Должен признаться, я ожидал, что на Сириле отразятся события вчерашней битвы. Я думал увидеть страдальца с разбитой душой, так сказать, и трепещущим взором. Но Сирил не потерял своей жизнерадостности.
— Привет, Вустер, старичок!
— Салют!
— Я зашёл попрощаться.
— Попрощаться?
— Да. Через час отбываю в Вашингтон. — Он уселся на кровать. — Я пораскинул мозгами и решил, что поступлю нечестно с добрым, славным папаном, если стану актёром и всё такое. Как вы думаете?
— Я с вами полностью согласен.
— Я хочу сказать, он послал меня сюда расширить мой добрый, славный кругозор, и прочее, и прочее, знаете ли, и будет жутко страдать, если я плюну на его напутствие и пойду на сцену. Не знаю, понимаете ли вы меня, но я имею в виду, тут дело в совести.
— А разве в театре без вас смогут обойтись?
— О, я всё уладил. Я объяснил обстоятельства дела Блуменфилду-старшему, и он отнёсся ко мне с пониманием. Само собой, ему жаль меня терять — он сказал, что не представляет, как найти мне замену, и всё такое, — но в конце концов, хоть я и поставил его в безвыходное положение, мне кажется, я поступил правильно, отказавшись от роли. А вы как считаете?
— О, безусловно.
— Не сомневался, что вы со мной согласитесь. Ну, мне пора. Очень рад был с вами познакомиться, и прочее, и прочее. Пока-пока!
— До свидания.
Он ушёл, наврав мне с три короба и ни разу не покраснев. Сквозь его невинные голубые глаза можно было видеть противоположную стенку. Я нажал на кнопку звонка. Я много о чём успел передумать, и мне казалось, я узрел свет истины.
— Дживз!
— Сэр?
— Это ты подговорил веснушчатого ребёнка раздразнить мистера Бассингтон-Бассингтона?
— Сэр?
— О, ты прекрасно понимаешь, о чём я говорю. Ведь это ты сказал мальчику, чтобы он попросил отца выгнать мистера Бассингтон-Бассингтона из театра?
— Я никогда не осмелился бы позволить себе такую вольность, сэр. — Он начал раскладывать мою одежду. — Вполне возможно, молодой господин Блуменфилд понял из нашего с ним разговора, что я не считаю сцену подходящим поприщем для мистера Бассингтон-Бассингтона.
— Послушай, Дживз, ты просто чудо!
— Всегда к вашим услугам, сэр.
— Я жутко тебе признателен. Тётя Агата съела бы меня живьём, если б ты не помешал ему стать актёром.
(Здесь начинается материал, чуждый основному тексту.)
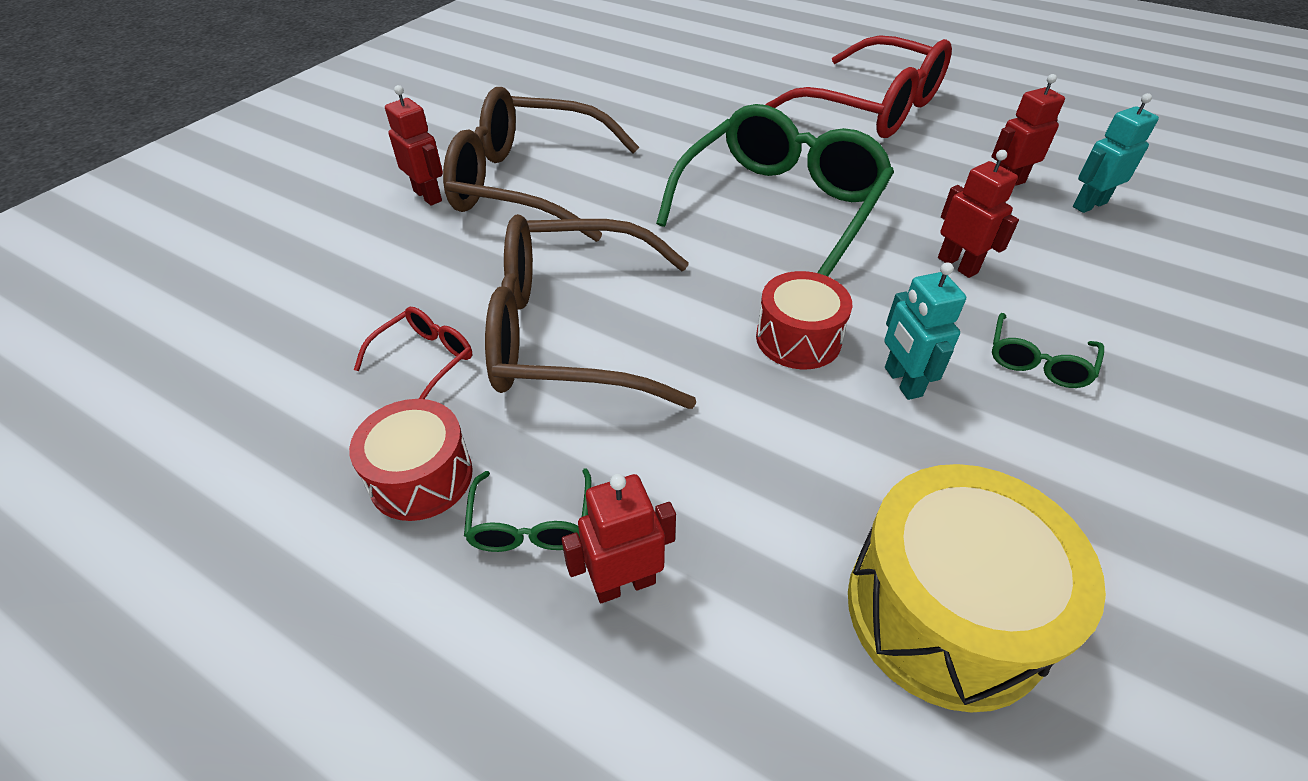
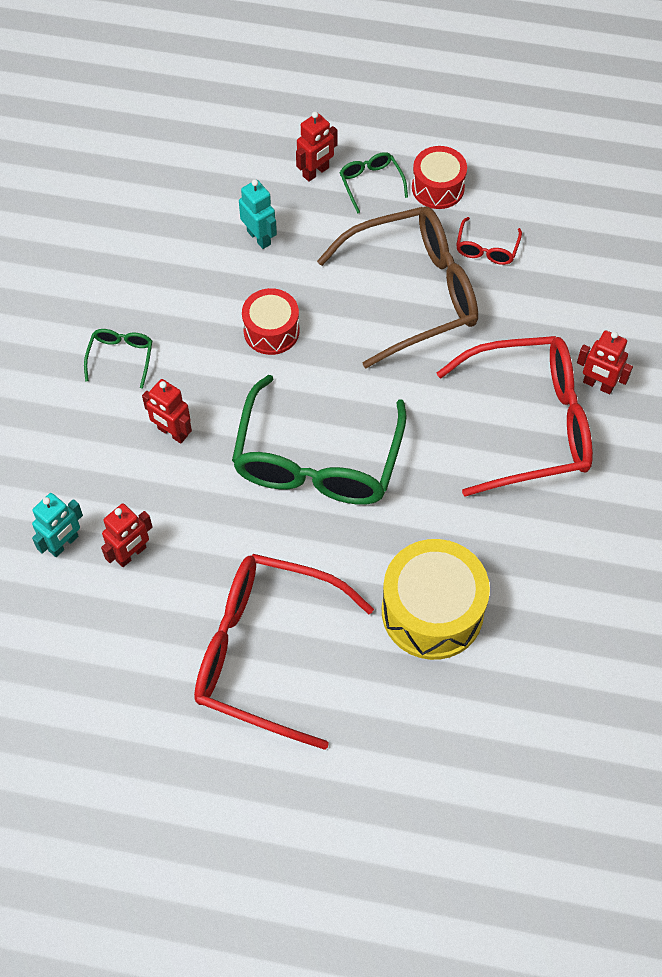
camera: 160 degrees right, 15 degrees up
brown glasses [443,87,639,242] -> red glasses [437,336,593,497]
yellow drum [848,464,1106,713] -> yellow drum moved to [382,539,490,660]
turquoise robot [884,262,966,400] -> turquoise robot moved to [239,179,277,249]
— Весьма вероятно, сэр. Я приготовил вам синий костюм с красной искрой. Надеюсь, вы останетесь довольны, сэр.
Чудно, но я оделся, позавтракал и вышел на лестничную площадку, прежде чем вспомнил, что собирался отблагодарить Дживза за спортивный дух, который он проявил в деле придурка Сирила. Поверьте, у меня болело сердце, но я твёрдо решил уступить достойному малому и позволить шикарным лиловым носкам раз и навсегда уйти из моей жизни. В конце концов, надо уметь приносить жертвы. Я только собрался вернуться в квартиру и сообщить ему радостную весть, как подошёл лифт, и я подумал, что вознагражу Дживза после того, как приду домой.
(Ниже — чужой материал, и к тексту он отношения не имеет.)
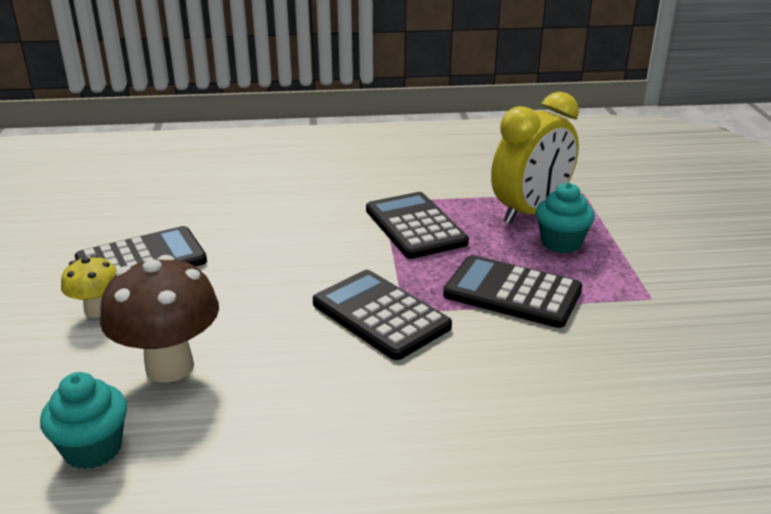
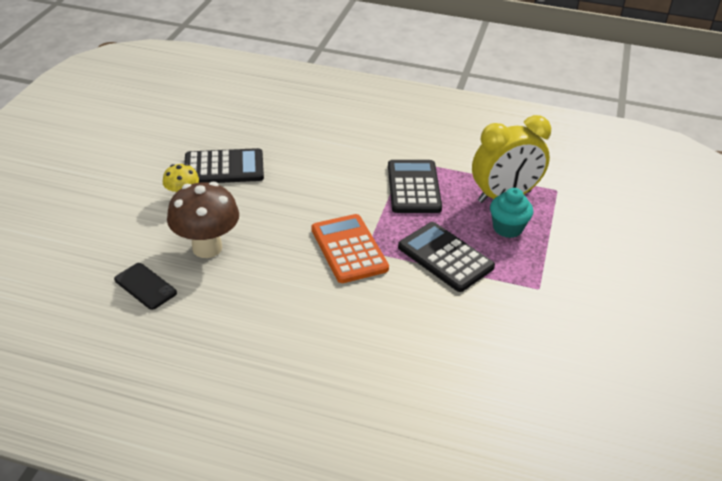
camera: 20 degrees right, 10 degrees up
turquoise cupcake [40,372,127,469] -> black phone [114,263,177,310]
black calculator [313,270,452,360] -> orange calculator [312,214,389,283]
Негр— лифтёр посмотрел на меня с преданностью и обожанием.
— Спаси вас бог, сэр, за вашу доброту, — сказал он.
— А? Что?
— Мистер Дживз отдал мне ваши носки, как вы велели. Спаси вас бог, сэр!
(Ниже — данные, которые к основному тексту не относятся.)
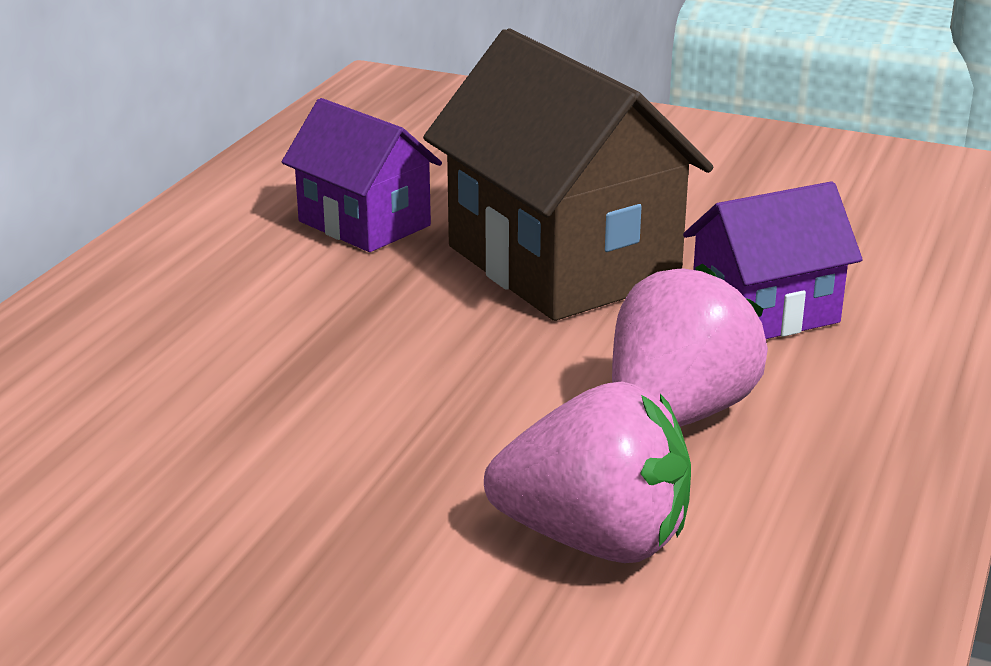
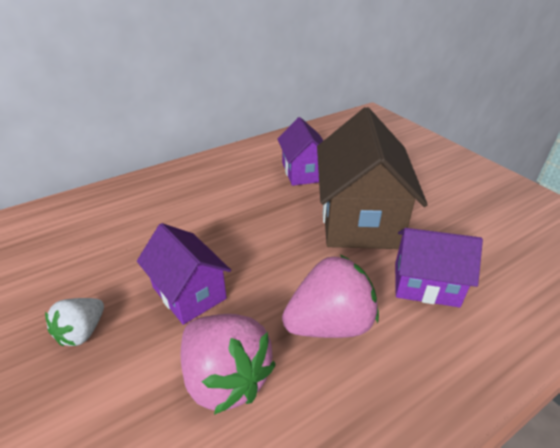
camera: 35 degrees right, 10 degrees up
none -> white strawberry [45,298,104,346]
none -> purple house [137,223,231,325]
Я опустил глаза. Ноги у негра были лиловые. По-моему, я ещё не встречал ни одного лифтёра, одетого так шикарно.
— Э-э-э… Гм-м-м… Не за что! Носите на здоровье! Рад, что вам нравится! — промямлил я.
Ну, я хочу сказать, что? Вот так-то!
ГЛАВА 11. Товарищ Бинго
Эта история началась в Гайд-парке — у Мраморной арки, где самые разные диковинные типы собираются по воскресеньям, залезают на ящики из-под мыла и произносят речи. Меня вы тут не часто встретите, но так случилось, что в первое воскресенье после возвращения в добрую старую метрополию мне необходимо было нанести визит одному приятелю на Манчестерской площади, и, решив прогуляться, чтобы не прийти на свидание слишком рано, я забрёл именно в то место, о котором говорил.
Хотя Империя уже не та, что была раньше, я всегда думаю, что Гайд-парк по воскресеньям — это душа Лондона. Я хочу сказать, попав туда, ссыльный чувствует, что наконец-то вернулся домой. Так что после вынужденного пребывания в Нью-Йорке я стоял в Гайд-парке, жадно впитывая его атмосферу. Мне даже нравились чудаки на ящиках, потому что я понимал, что наконец-то очутился у себя на родине.